* [Exercise directions]
Look in the data below for the line that contains "H. Mahfud Adurrahman S. Sos Anggota". Copy that line and the remaining lines exactly.
*** Data for the task
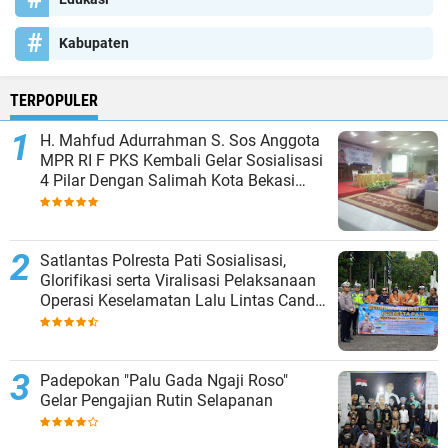
Kabupaten
TERPOPULER
H. Mahfud Adurrahman S. Sos Anggota
MPR RI F PKS Kembali Gelar Sosialisasi
4 Pilar Dengan Salimah Kota Bekasi
pada Masa Reses
Satlantas Polresta Pati Sosialisasi,
Glorifikasi serta Viralisasi Pelaksanaan
Operasi Keselamatan Lalu Lintas Candi
2024
Padepokan "Palu Gada Ngaji Roso"
Gelar Pengajian Rutin Selapanan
******
* [Exercise solution]
H. Mahfud Adurrahman S. Sos Anggota
MPR RI F PKS Kembali Gelar Sosialisasi
4 Pilar Dengan Salimah Kota Bekasi
pada Masa Reses
Satlantas Polresta Pati Sosialisasi,
Glorifikasi serta Viralisasi Pelaksanaan
Operasi Keselamatan Lalu Lintas Candi
2024
Padepokan "Palu Gada Ngaji Roso"
Gelar Pengajian Rutin Selapanan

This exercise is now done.